В нашем дворе все сгорело, а осталась истопка. Там у нас бревно лежало. Я сел, посидел маленько и думаю: „Что ж мне дальше делать?“ А в деревне уже ничего нема, единственный лает Антонов пес. По голосу его узнал. Пошел я потом к нашей Ветрянке. Речка такая у нас.
Сел на берегу, ноги спустил. А потом слышу, что по речушке кто-то: шлеп-шлеп, шлеп-шлеп… Переходит речку! „Ну, думаю, живой человек!..“ Я через эту речку. А старуха, что шла, увидела и удирать. Я молодой, а ей годов семьдесят было — я ее догнал, и она меня крестит:
— А голубок ты мой!..
— Где вы были? — спрашиваю.
— А в кустах, говорит, сидела. Кругом меня ходили немцы и не увидели. И я жива осталась.
Я ее за руку… В тот момент, знаете, если б кот живой был — и то другое настроение, а тут — живой человек!.. Я за руку старуху, и пошли мы в лес.
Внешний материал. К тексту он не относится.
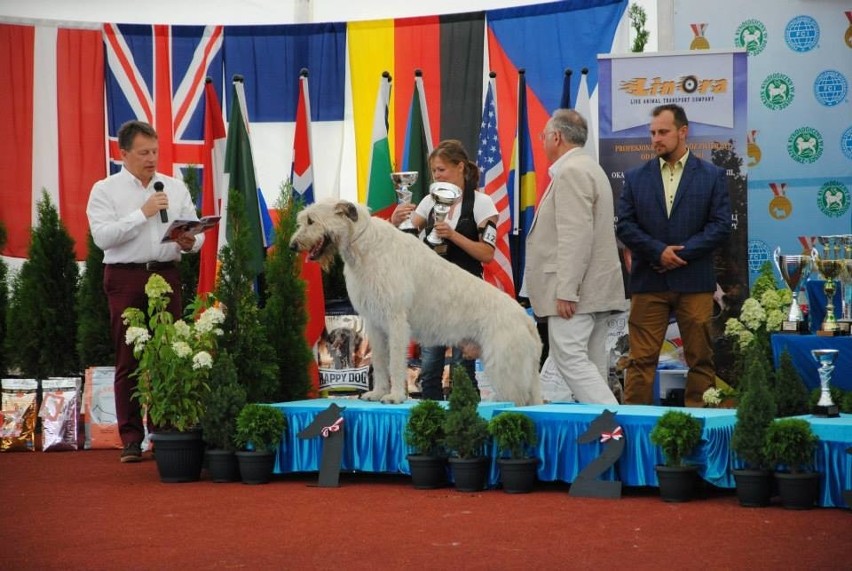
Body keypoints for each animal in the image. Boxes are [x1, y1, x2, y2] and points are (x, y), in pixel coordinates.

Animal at [290, 201, 544, 406]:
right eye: (303, 220)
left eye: (311, 220)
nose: (292, 246)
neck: (364, 244)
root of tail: (525, 318)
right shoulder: (374, 323)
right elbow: (380, 362)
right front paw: (378, 392)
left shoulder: (396, 321)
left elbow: (394, 362)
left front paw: (394, 396)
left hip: (505, 368)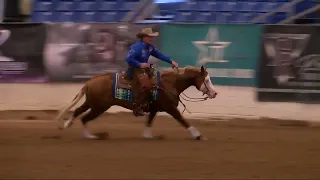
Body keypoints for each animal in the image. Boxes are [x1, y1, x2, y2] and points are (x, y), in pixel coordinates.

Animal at [56, 65, 219, 140]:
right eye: (206, 80)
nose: (215, 93)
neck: (168, 84)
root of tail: (90, 82)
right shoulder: (170, 108)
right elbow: (183, 120)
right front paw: (198, 135)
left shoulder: (154, 109)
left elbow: (149, 122)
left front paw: (148, 136)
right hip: (98, 107)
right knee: (84, 117)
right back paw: (89, 136)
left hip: (92, 103)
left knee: (79, 112)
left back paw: (70, 126)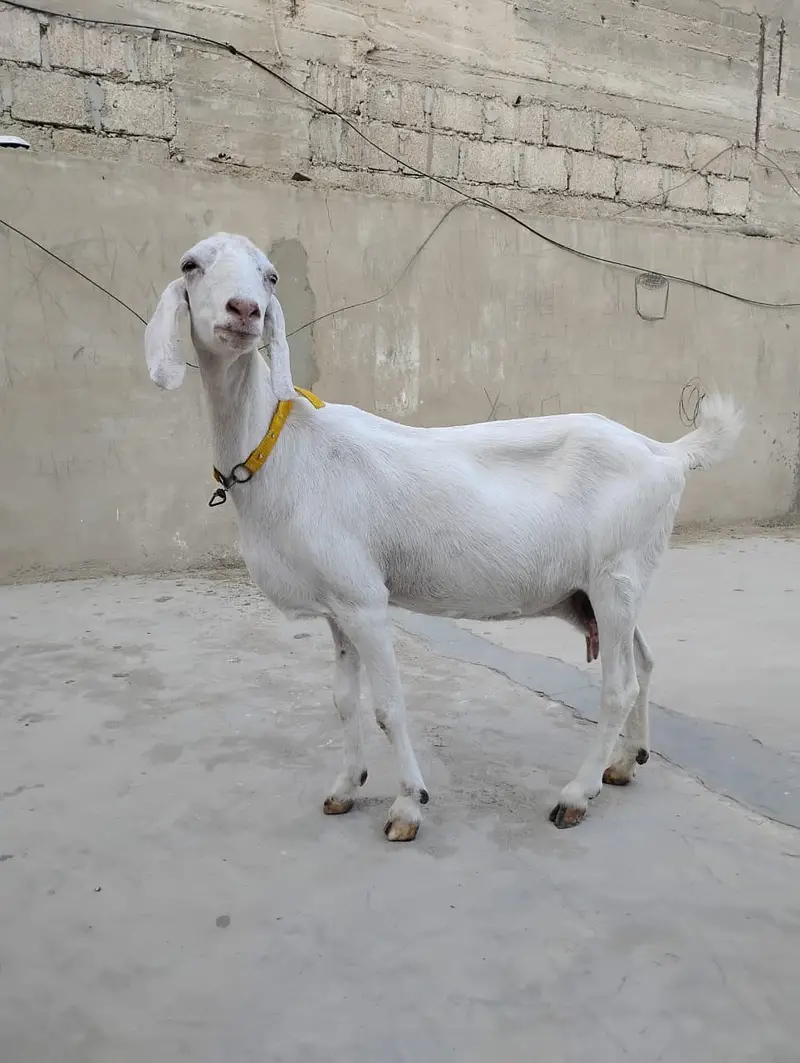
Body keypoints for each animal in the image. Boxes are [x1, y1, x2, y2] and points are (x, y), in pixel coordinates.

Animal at [145, 232, 743, 841]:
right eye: (191, 265)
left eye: (269, 276)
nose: (244, 311)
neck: (282, 447)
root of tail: (667, 453)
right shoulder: (336, 603)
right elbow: (344, 700)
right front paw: (345, 787)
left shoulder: (365, 600)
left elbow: (388, 706)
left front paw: (408, 804)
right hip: (606, 589)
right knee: (643, 662)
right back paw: (623, 764)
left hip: (615, 576)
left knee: (619, 686)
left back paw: (577, 794)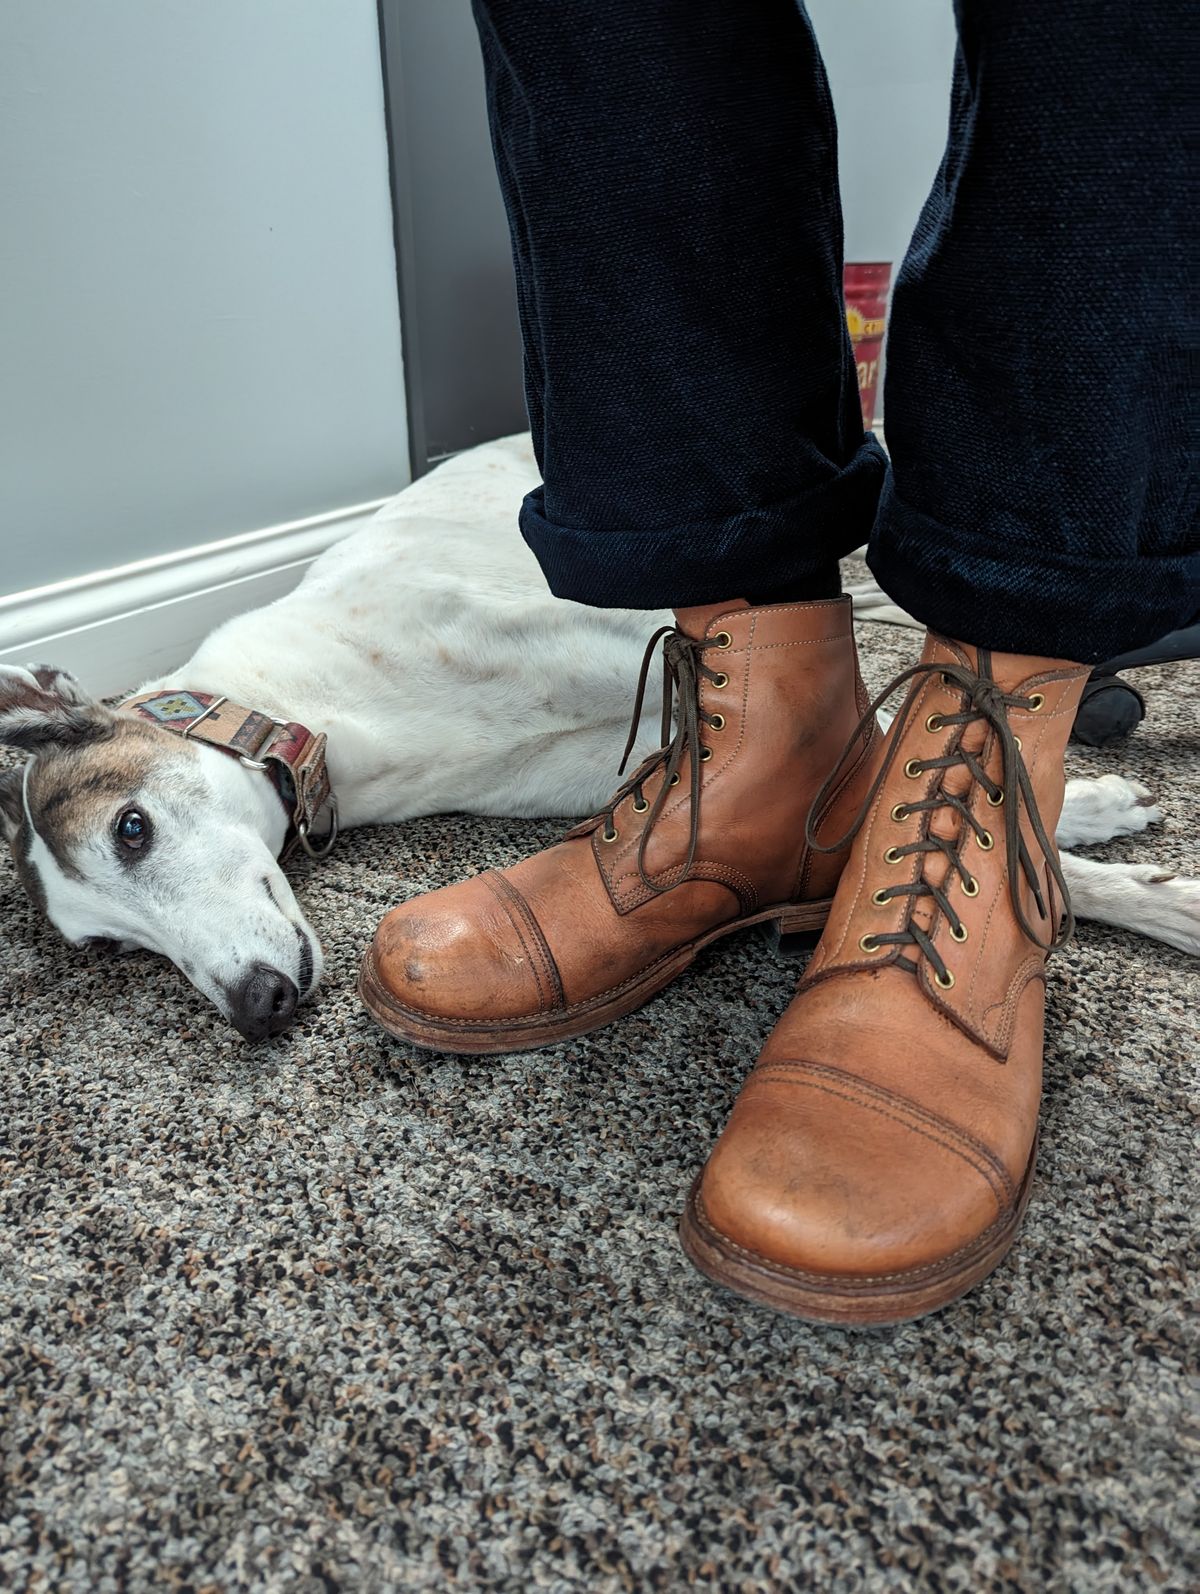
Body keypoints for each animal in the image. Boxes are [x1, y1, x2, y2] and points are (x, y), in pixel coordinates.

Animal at [0, 436, 1192, 1039]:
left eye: (133, 828)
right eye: (109, 948)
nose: (255, 1011)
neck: (323, 704)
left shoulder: (628, 649)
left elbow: (918, 751)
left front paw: (1123, 847)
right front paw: (1121, 857)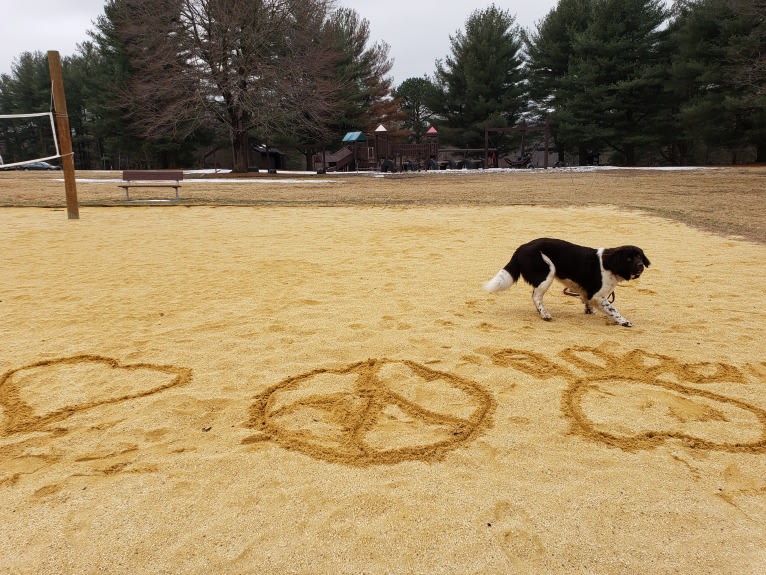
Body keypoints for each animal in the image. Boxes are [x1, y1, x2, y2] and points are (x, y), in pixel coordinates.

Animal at [484, 238, 652, 328]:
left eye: (639, 256)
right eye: (629, 259)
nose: (640, 266)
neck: (610, 264)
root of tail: (522, 248)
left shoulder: (587, 292)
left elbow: (587, 301)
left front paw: (589, 311)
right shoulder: (598, 295)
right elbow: (613, 309)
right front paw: (624, 321)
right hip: (548, 273)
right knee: (536, 296)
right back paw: (544, 314)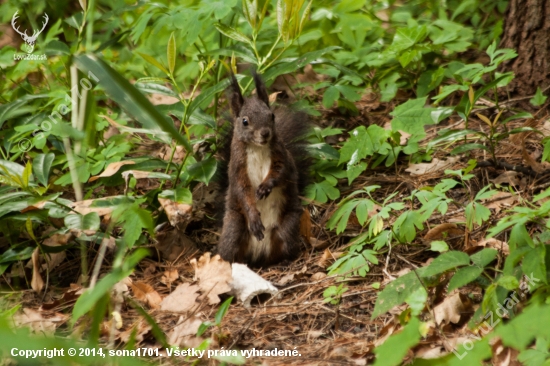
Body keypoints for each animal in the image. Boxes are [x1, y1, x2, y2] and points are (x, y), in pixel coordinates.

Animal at [218, 72, 310, 266]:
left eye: (272, 116)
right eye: (245, 121)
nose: (265, 133)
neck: (257, 147)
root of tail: (258, 256)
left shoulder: (281, 157)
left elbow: (280, 172)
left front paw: (265, 187)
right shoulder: (237, 167)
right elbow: (242, 190)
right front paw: (254, 216)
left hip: (287, 228)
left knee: (285, 246)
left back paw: (284, 262)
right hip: (233, 229)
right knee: (229, 249)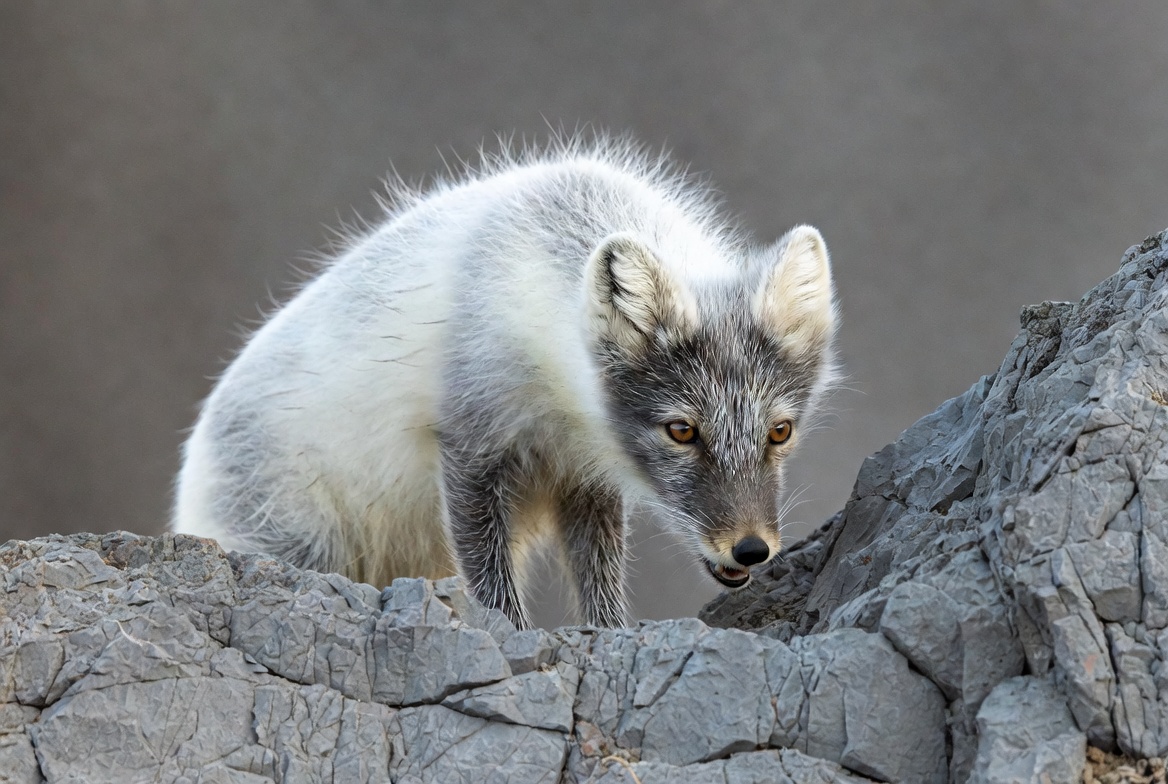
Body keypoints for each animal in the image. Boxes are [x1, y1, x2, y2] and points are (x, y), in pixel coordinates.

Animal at [173, 137, 839, 630]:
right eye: (682, 431)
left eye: (780, 432)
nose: (751, 549)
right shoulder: (469, 448)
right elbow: (492, 586)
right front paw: (512, 639)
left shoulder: (583, 480)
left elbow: (599, 581)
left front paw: (610, 635)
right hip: (297, 543)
Там есть так называемый Антонов ельник. И я по силуэтам вижу: люди появились. Я этой бабке сказал лечь, а сам присел и окликнул:
— Кто идет?
Я как крикнул — все в лес! Ну, я думаю, значит, свои. Если б это полицейские, так они б затворами начали клацать. Я поднялся:
— Хлопцы, я такой-то, не утекайте!
Они остановились, встретились мы. Там был и зять этой старухи. Я говорю ему:
— Вот что, Тихон, ты бери старуху и иди в лес. А мы, хлопцы, пойдемте в деревню. А може, где кто раненный, Да подберем, да возьмем.
Послушались они меня, как командира какого. И мы так идем, значит, по речке. Ну, речка, как правило, идет юзом. Люди удирали по речке, а она у нас такая, как говорят, петух перейдет. И вот лежит вначале Василь Янов. Туловище на берегу, на песочке, а другая половина в Речке. Мы его вытащили на берег. Идем дальше по речке — лежит Борис Стасев. И у него, значит, две булочки хлеба было: он хватанул с собой. Ну, а мы ведь целый день не ели! Ну, мы этот хлеб тут же разломали. Ну, пошли так в конец деревни. Приходим в конец, и мне показалось, что моей матери голос что-то говорит…
— Стоп, хлопцы, — говорю я.
Слышу: точно, мать моя говорит. Я их бросил и, как мальчишка, побежал туда…
Прибежал — они все стоят около нашей истопки. Стоит наша Катя (еще теперь жива), Вольга (померла уже) и — мать моя… И стоит дядька мой Захар (он, правда помер уже в пятьдесят седьмом году). У него ранена вот так рука и вот так нога. Стоит и весь дрожит.
— Мама, и ты, Катя, идите, вот там хата цела, не сгорела. Замочите мочею…
Другого выхода нема. Я знал, что это все-таки профилактика.
Пошли они в хату, мать порвала рубашку, сделали все, перевязывают дядьку. А я тут вспомнил, что видел около одного кожух. И говорю, что побегу возьму его, а то дядька весь дрожит.